New Jersey City Lost 37 Residents At Ground Zero

MIDDLETON, N.J. (AP) ― A hot dog has become one of the sad symbols of Sept. 11, 2001 for Barbara Minervino.

It was the last dinner her husband, Louis, ate before he was killed along with thousands of others at the World Trade Center.

"The last meal Lou had wasn't one I made for him," she said. "It was a hot dog he ate at Yankee Stadium. He went there on Sept. 10, and the game was rained out, and he came back home."

The homecoming would be the final one for Minervino, one of 37 Middletown residents to perish in the terror attacks. The toll is second in New Jersey only to Hoboken, which lost 57 people.

Both communities will be among those holding memorial services Thursday, the seventh anniversary of the terror attacks.

Hoboken's will take place on a Hudson River pier where many watched the tower fall in 2001; Middletown's will be in its memorial grove, a wooded area with monuments to the fallen near the train station where most of the victims were commuters who never made the return trip back home.

Louis Minervino was a senior vice president at Marsh USA Inc., part of Marsh & McLennan Cos. Inc., the nation's largest insurance brokerage.

On the morning of Sept. 11, 2001, he was in his 98th floor office in Tower One of the World Trade Center.

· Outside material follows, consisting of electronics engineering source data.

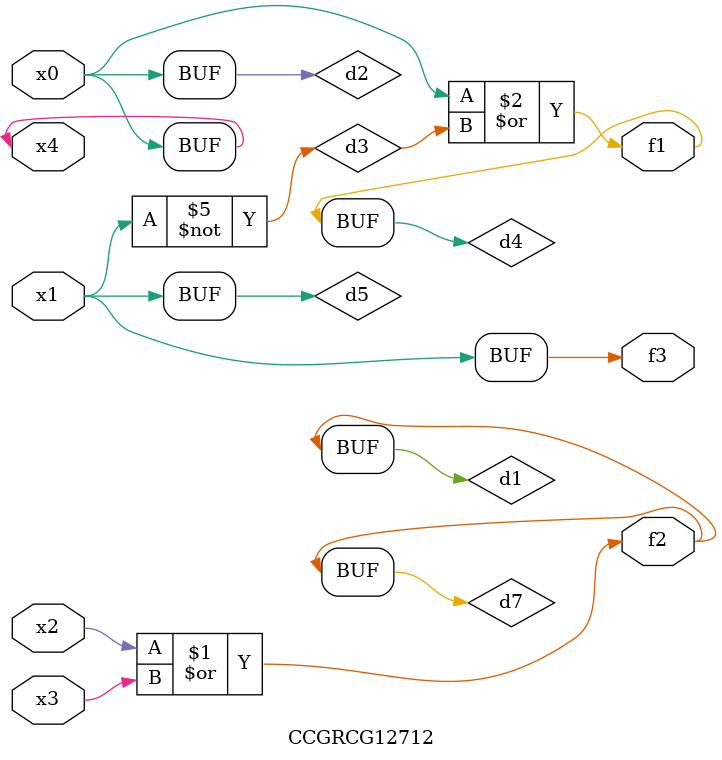
<source format=v>
module CCGRCG12712(
	input x0, x1, x2, x3, x4,
	output f1, f2, f3
);

	wire d1, d2, d3, d4, d5, d6, d7;

	or (d1, x2, x3);
	buf (d2, x0, x4);
	not (d3, x1);
	or (d4, d2, d3);
	not (d5, d3);
	nand (d6, d1, d3);
	or (d7, d1);
	assign f1 = d4;
	assign f2 = d7;
	assign f3 = d5;
endmodule

</source>
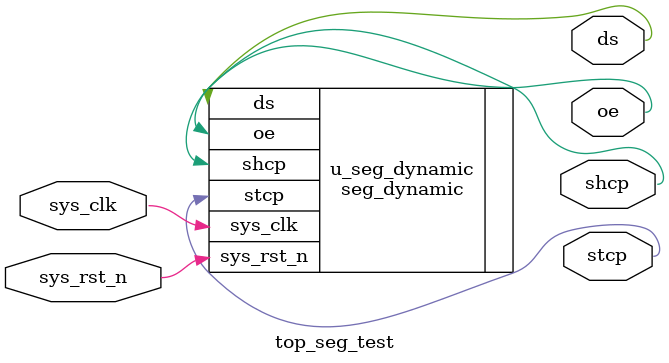
<source format=v>
module top_seg_test(
    input wire sys_clk,
    input wire sys_rst_n,
    
    output wire shcp,
    output wire stcp,
    output wire ds,
    output wire oe
);

    seg_dynamic u_seg_dynamic(
        .sys_clk(sys_clk),
        .sys_rst_n(sys_rst_n),
        .shcp(shcp),
        .stcp(stcp),
        .ds(ds),
        .oe(oe)
    );

endmodule

</source>
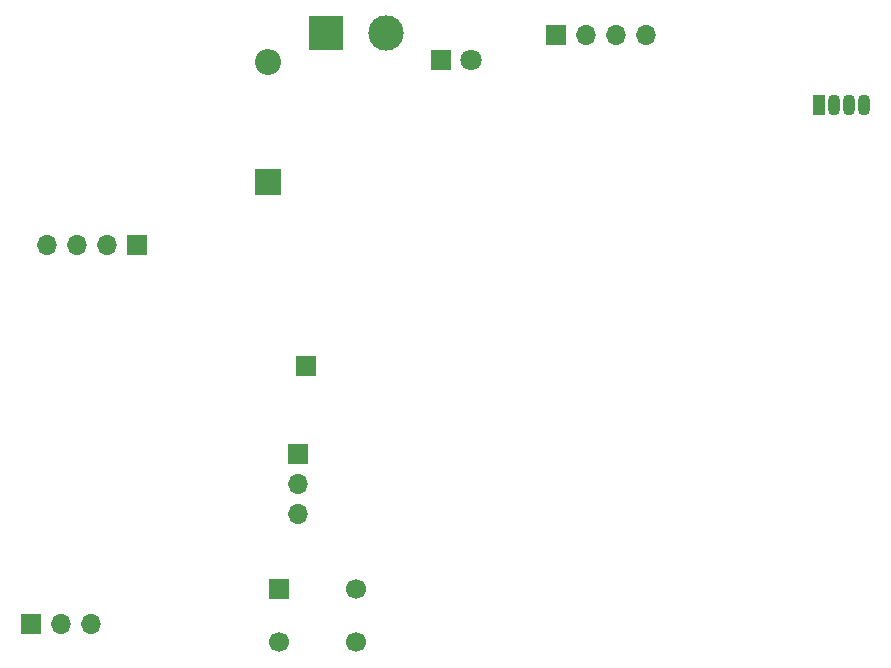
<source format=gbs>
%TF.GenerationSoftware,KiCad,Pcbnew,(6.0.4-0)*%
%TF.CreationDate,2022-11-11T12:05:06+01:00*%
%TF.ProjectId,DGPS_0.1,44475053-5f30-42e3-912e-6b696361645f,rev?*%
%TF.SameCoordinates,Original*%
%TF.FileFunction,Soldermask,Bot*%
%TF.FilePolarity,Negative*%
%FSLAX46Y46*%
G04 Gerber Fmt 4.6, Leading zero omitted, Abs format (unit mm)*
G04 Created by KiCad (PCBNEW (6.0.4-0)) date 2022-11-11 12:05:06*
%MOMM*%
%LPD*%
G01*
G04 APERTURE LIST*
%ADD10R,1.700000X1.700000*%
%ADD11R,2.200000X2.200000*%
%ADD12O,2.200000X2.200000*%
%ADD13O,1.700000X1.700000*%
%ADD14R,1.800000X1.800000*%
%ADD15C,1.800000*%
%ADD16R,1.070000X1.800000*%
%ADD17O,1.070000X1.800000*%
%ADD18C,1.700000*%
%ADD19R,3.000000X3.000000*%
%ADD20C,3.000000*%
G04 APERTURE END LIST*
D10*
X138049000Y-74803000D03*
D11*
X134874000Y-59182000D03*
D12*
X134874000Y-49022000D03*
D10*
X137414000Y-82184000D03*
D13*
X137414000Y-84724000D03*
X137414000Y-87264000D03*
D10*
X159256000Y-46746000D03*
D13*
X161796000Y-46746000D03*
X164336000Y-46746000D03*
X166876000Y-46746000D03*
D10*
X114823000Y-96622000D03*
D13*
X117363000Y-96622000D03*
X119903000Y-96622000D03*
D14*
X149474000Y-48895000D03*
D15*
X152014000Y-48895000D03*
D10*
X123736000Y-64535000D03*
D13*
X121196000Y-64535000D03*
X118656000Y-64535000D03*
X116116000Y-64535000D03*
D16*
X181526000Y-52670000D03*
D17*
X182796000Y-52670000D03*
X184066000Y-52670000D03*
X185336000Y-52670000D03*
D18*
X142315000Y-93635000D03*
D10*
X135815000Y-93635000D03*
D18*
X135815000Y-98135000D03*
X142315000Y-98135000D03*
D19*
X139738000Y-46574000D03*
D20*
X144818000Y-46574000D03*
M02*

</source>
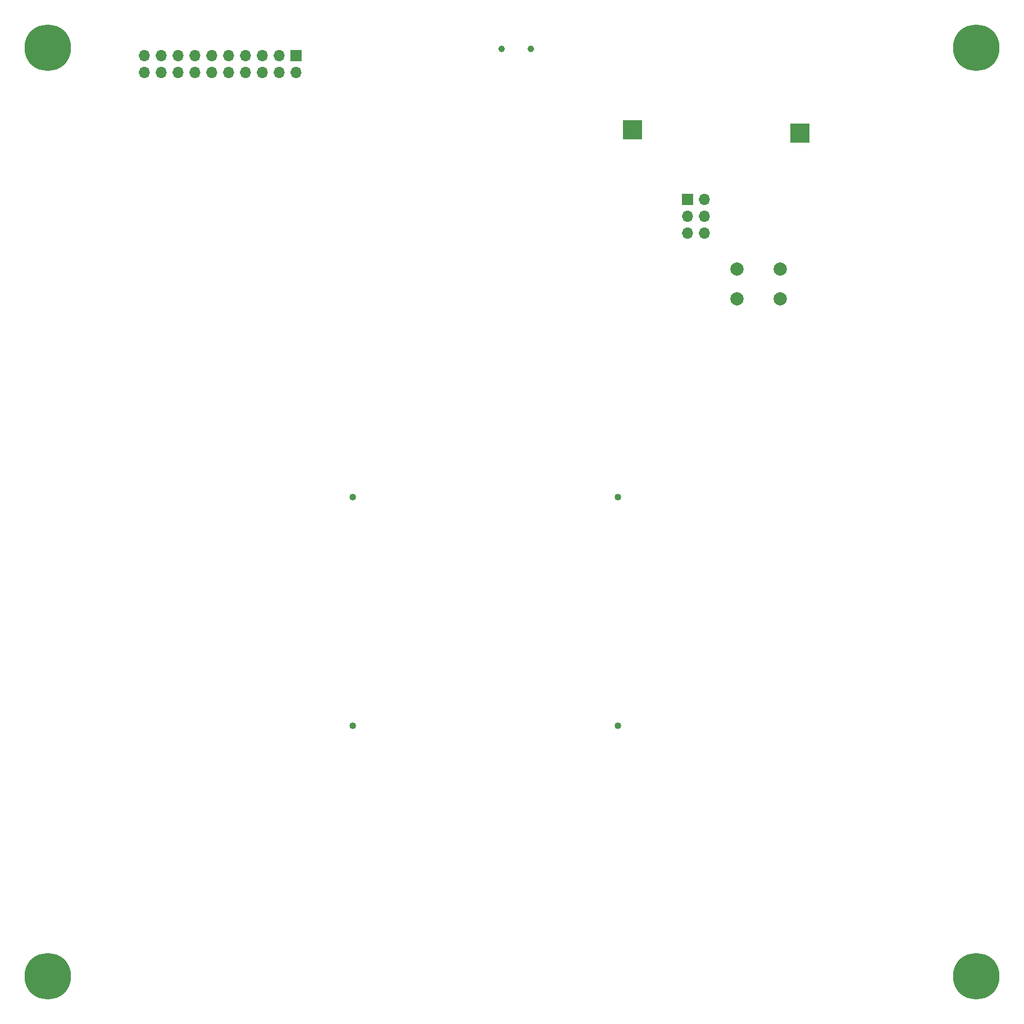
<source format=gbr>
%TF.GenerationSoftware,KiCad,Pcbnew,(6.0.0)*%
%TF.CreationDate,2022-10-06T12:47:50-04:00*%
%TF.ProjectId,ecp5u85-bse-usb_io-tester,65637035-7538-4352-9d62-73652d757362,A*%
%TF.SameCoordinates,Original*%
%TF.FileFunction,Soldermask,Bot*%
%TF.FilePolarity,Negative*%
%FSLAX46Y46*%
G04 Gerber Fmt 4.6, Leading zero omitted, Abs format (unit mm)*
G04 Created by KiCad (PCBNEW (6.0.0)) date 2022-10-06 12:47:50*
%MOMM*%
%LPD*%
G01*
G04 APERTURE LIST*
%ADD10C,2.000000*%
%ADD11R,1.700000X1.700000*%
%ADD12O,1.700000X1.700000*%
%ADD13C,7.000000*%
%ADD14C,1.016000*%
%ADD15C,1.000000*%
%ADD16R,3.000000X3.000000*%
G04 APERTURE END LIST*
D10*
%TO.C,SW1*%
X273400000Y-101400000D03*
X266900000Y-101400000D03*
X273400000Y-105900000D03*
X266900000Y-105900000D03*
%TD*%
D11*
%TO.C,J5*%
X200425000Y-69225000D03*
D12*
X200425000Y-71765000D03*
X197885000Y-69225000D03*
X197885000Y-71765000D03*
X195345000Y-69225000D03*
X195345000Y-71765000D03*
X192805000Y-69225000D03*
X192805000Y-71765000D03*
X190265000Y-69225000D03*
X190265000Y-71765000D03*
X187725000Y-69225000D03*
X187725000Y-71765000D03*
X185185000Y-69225000D03*
X185185000Y-71765000D03*
X182645000Y-69225000D03*
X182645000Y-71765000D03*
X180105000Y-69225000D03*
X180105000Y-71765000D03*
X177565000Y-69225000D03*
X177565000Y-71765000D03*
%TD*%
D13*
%TO.C,H3*%
X163000000Y-68000000D03*
%TD*%
D11*
%TO.C,J4*%
X259425000Y-90875000D03*
D12*
X261965000Y-90875000D03*
X259425000Y-93415000D03*
X261965000Y-93415000D03*
X259425000Y-95955000D03*
X261965000Y-95955000D03*
%TD*%
D14*
%TO.C,J3*%
X248968000Y-135762000D03*
X248968000Y-170238000D03*
%TD*%
%TO.C,J1*%
X208968000Y-135762000D03*
X208968000Y-170238000D03*
%TD*%
D13*
%TO.C,H1*%
X303000000Y-68000000D03*
%TD*%
D15*
%TO.C,J2*%
X231400000Y-68200000D03*
X235800000Y-68200000D03*
%TD*%
D13*
%TO.C,H4*%
X303000000Y-208000000D03*
%TD*%
D16*
%TO.C,TP1*%
X251200000Y-80400000D03*
%TD*%
D13*
%TO.C,H2*%
X163000000Y-208000000D03*
%TD*%
D16*
%TO.C,TP2*%
X276400000Y-80900000D03*
%TD*%
M02*

</source>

The clock in their Middletown home read 8:43 a.m. as he wrapped up what would be his last conversation with his wife. He told her he loved her, said he had to go, and wished her a good day.

She put down the cordless phone, took a sip of coffee and settled down in a chair to watch the "Today" show. Within minutes, Katie Couric announced that a plane had hit the World Trade Center.

Since then, she has endured painful, debilitating physical ailments including knee surgery and back and kidney problems. Her health always worsens in the two weeks immediately preceding Sept. 11.

"I find that I get sick, and I can't put my finger on it," she said. "And then I realize it's because I'm working up to it (the anniversary)."

Sept. 8, 2001 was the last day the Minervinos and their two daughters went out to dinner together. Sept. 10 was the day he went to his rained-out Yankee game. And Sept. 11 is the day everyone wants to know all over again how she feels.

In the seven years since her husband's death, Minervino has been forced to fend for herself, learning mundane things like how to change light bulbs in ceiling fixtures, when the trash has to be put out, how to balance a checkbook.

Until last year, she couldn't bring herself to watch the televised memorial ceremonies from Ground Zero. Now, she says, she watches.

"It's important for me to remember that Lou wasn't the only person who died that day," she said. "I will pray for all of them, as I know they are praying for us."

A deeply religious woman, Minervino had scheduled a Mass in her husband's memory at noon.

"I know I will be with him again, and that's what keeps me going," she said. "I like to think of this not as another year without Lou, but one year closer to being with him again."